4 thoughts on “Are Transcendental Arguments a type of Wager?

  1. “Nonetheless, is it that analytic community doesn’t “trust” transcendental arguments whereas those starry eyed Continentalists go by some sort of feeling of absolute dependence with regards to transcendental arguments?”

    I don’t think that’s a charitable interpretation of Chase and Reynolds dichotomy. Two important considerations tell against your reading: first, the authors are very clear that the term “transcendental argument” is itself equivocal, so that’s it’s not even certain that both traditions are discussing the same thing; second, they also make a great effort to show how a large part of the degree of trust/distrust that each tradition places upon “transcendental arguments” is tied to background commitments on what counts as a viable philosophy. In particular, they emphasize (correctly, in my view) the role that logical positivism and scientific naturalism has played in the analytical tradition’s rejection of such kinds of arguments, which gives an interesting nuance to that rejection (it makes clear why the English tradition, starting with Austin and Strawson, and eventually finding its way to McDowell and Evans, is exempt from such suspicions). They also give a very detailed (and, in my view, sympathetic) interpretation of the kind of transcendental argumentation that goes around in Continental circles, so it’s not like they’re portraying the analytics as austere and reasonable, and the continentals as dreamy and unreasonable.

    Leaving that aside, however, I have some problems with your more positive proposal, namely the idea that transcendental arguments are able to ground science/experience/etc. My problem is that it’s not particularly clear how the “grounding” service is to be done. Let us grant that one has indeed identified a necessary condition, say p, of science/experience/etc. How does this explain how science/experience/etc. are possible? At best, it shows that if science/experience/etc. are to be possible, then p. But this relation itself is left completely mysterious, not to mention that we are left in the dark about the means by which science/experience/etc. are possible. Further, it’s not even clear that it is possible to identify necessary conditions for science/experience/etc. as wholes. Maybe we can identify necessary conditions for a particular way of doing science/having an experience/etc., but why should we think that there are necessary conditions for doing science/having an experience/etc. in general? And, again, how could such general conditions be informative about the specific ways of doing/enjoying these things?

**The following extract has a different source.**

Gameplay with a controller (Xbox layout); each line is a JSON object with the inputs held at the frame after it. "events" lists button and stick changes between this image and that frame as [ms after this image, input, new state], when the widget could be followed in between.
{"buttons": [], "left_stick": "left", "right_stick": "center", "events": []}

    The complains against transcendental arguments in the previous paragraph are not mine, by the way. They have been leveled by Quassim Cassam in his excellent book, The Possibility of Knowledge. If you have any interest on this question, I really recommend that you read at least the first two chapters of that book; it was that read that put the nail in the coffin for that kind of transcendental argument, at least for me.

  2. Hi, Daniel. Thanks for the response. I’ll have to have a look at the Cassam text you mention. The faith/trust dichotomy still seems silly to me, as does the notion that trans. args are somehow akin to a wager. I was being a little sarcastic, by the way, in the passage you cite above.

    • I noted the sarcasm, I just thought it was misplaced.

      I think you’re putting too much weight on their choice of words, “trust/faith”. I do not think they have built in this choice such a rigid dichotomy (in fact, I got the impression that they’re using the words as almost synonymous). As for the Wager, I don’t see the problem with it. Can you explain it?

      Incidentally, I have the Cassam book in a .pdf format. I can e-mail it to you if you so desire.

  3. I wouldn’t take Kant to be a gambling man. You would need grand metaphysical gestures for that. Though I doubt any of the usual suspects have ever seen the inside of a bookmakers let alone know the location of every one in a 10 mile radius. Unlike Latour.